> _Secção de texto_
******
Título: Butcher’s Crossing
Autor: John Williams (tradução de J. Teixeira Aguilar)
Editora: Dom Quixote
Páginas: 304 páginas
Preço: 16,11€
O que leva alguém a abdicar da sorte? O que leva uma pessoa a abandonar voluntariamente uma posição vantajosa por uma via árdua, sem garantias, desconhecida? Insensatez, responderá um cínico. “Aborrecimento” talvez não seja uma resposta pior. Pode ainda ser-se guiado pelo sentimento de que se é especial. Joseph Conrad ensaiou uma resposta porém mais elegante, que acomoda as anteriores: a juventude.
“Os últimos dezoito meses, preenchidos por várias novas experiências, afiguravam-se-me como um monótono e prosaico desperdício de dias”, escreveu em 1915, para explicar por que abandonara em tempos a posição de imediato de um navio rico da marinha de comércio. “Sentia — como dizê-lo? — não haver qualquer verdade a extrair desses dias. Que verdade? Teria sido difícil fazerem-me explicá-lo. Provavelmente, se me pressionassem, ter-me-ia desfeito em lágrimas e pronto. Era jovem o suficiente para isso” (The Shadow Line, 1916, trad. minha). Renunciar à bonança por se achar que nela “não [há] qualquer verdade a extrair” — que extraordinária noção. Parte desta premissa conradiana inconfundível o romance Butcher’s Crossing (1960), primeiro de uma, digamos, trilogia do norte-americano John Williams, continuada por Stoner (1965) e Augustus (1972).
******
> _Detalhes do problema_
Por favor, prossiga a crítica ao romance Butcher’s Crossing a partir da sua última frase.

> _Excerto de dados_
******
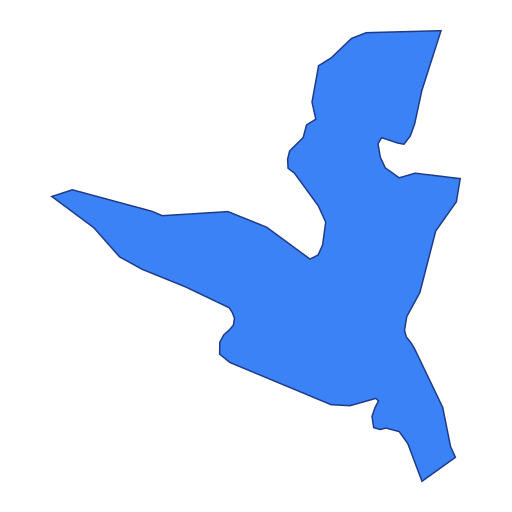 SVG path tracing the border of Kranj
{"feature_id": "SVN-1013", "entity_name": "Kranj", "entity_type": "Municipality", "adm_level": 1, "iso_a3": "SVN", "parent_name": "Slovenia", "parent_adm1": "", "projection": "mercator", "projection_center": [14.335, 46.256], "detail": "fine", "context": "isolated", "style": "filled", "palette": "blue", "viewbox_px": 512, "rotation_deg": 0, "n_neighbors": 0, "source": "natural_earth", "source_scale": "10m", "svg_char_len": 999}
<svg xmlns="http://www.w3.org/2000/svg" viewBox="0 0 512 512"><path d="M442.7,407.4L450.6,446.8L455.4,457.3L422.0,481.3L407.8,443.6L399.2,431.6L386.1,428.1L380.0,429.5L373.7,427.6L372.0,416.4L375.0,407.6L378.5,400.9L375.8,398.4L350.0,405.7L331.1,404.7L229.9,362.5L219.6,354.1L219.8,342.2L223.9,334.7L229.4,329.9L233.4,325.1L234.5,318.1L232.2,312.4L229.2,307.8L185.5,286.9L142.1,269.3L119.5,256.8L93.8,227.7L51.8,196.5L72.3,189.8L151.9,211.3L162.3,215.7L227.9,211.6L266.6,227.2L310.0,259.1L318.1,255.0L322.6,245.0L325.7,222.1L318.4,206.0L294.4,173.1L288.1,168.3L287.6,159.4L289.6,151.0L303.2,137.5L306.5,125.0L315.8,119.2L312.0,102.1L318.6,65.7L331.3,57.8L351.5,38.4L366.2,32.7L441.0,30.7L421.8,90.7L414.6,124.1L410.3,135.9L404.0,144.2L397.5,143.0L381.6,137.7L378.0,143.7L380.3,157.2L385.3,167.9L399.2,177.8L415.1,173.2L460.2,178.6L456.4,201.7L435.7,231.0L419.8,292.7L406.8,316.5L404.5,330.3L406.3,336.9L410.6,342.3L414.1,347.8L442.7,407.4Z" fill="#3b82f6" stroke="#1e3a8a" stroke-width="1.5"/></svg>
******
> _Resposta à tarefa_
William Andrews recebe uma pequena herança. Em parte, para “[dar com] o dinheiro em pantanas” (p. 275), e inspirado, em parte, pelas palestras de Ralph Waldo Emerson (1803-1882), decide virar as costas a Harvard e perseguir o apelo da Natureza, cerca de 1873. “Sentia que, onde quer que vivesse, estava a abandonar cada vez mais a cidade, a afastar-se rumo à terra bravia. Sentia que era esse o sentido fulcral que podia encontrar na vida” (p. 56). Ao invés de Thoreau o qual, para escrever Walden (1854), não se afastara demasiado, Will parece disposto a perder-se. Parte para Oeste com intenções improferíveis, ou que não seriam bem entendidas: “encontrar, como numa visão, o seu eu inalterável”, “uma forma mais verdadeira do seu ser” (p. 300). Intenções para as quais arranja por isso um “estratagema” (55). Uma caçada. Sem a menor ideia do lugar para que este plano o encaminhava, é conduzido a Butcher’s Crossing, algures no Kansas, presumível paradeiro de “um tal J.D. McDonald” (p. 15), o seu único contacto para lá do Massachussetts. Instado por este a explicar-se, vemo-lo — como ao jovem Conrad — titubear:
“Tentou formular o que tinha para dizer a McDonald. Era um sentimento; era uma ânsia da qual tinha de falar. Porém, dissesse o que dissesse, sabia que seria apenas outro nome para a terra bravia que procurava. Era uma liberdade e uma bondade, uma esperança e um vigor (…) subjacentes a todas as coisas habituais da vida, que não eram livres nem boas nem esperançosas nem vigorosas. (…) — Vim até aqui para ver o mais que possa da região. (…) Quero conhecê-la. É uma coisa que tenho de fazer.” (pp. 24-25)
“A juventude”, comenta McDonald nessa altura, a lembrar o refrão de uma outra novela de Conrad, Youth (1898): “Não sabe o que fazer à vida” (p. 25).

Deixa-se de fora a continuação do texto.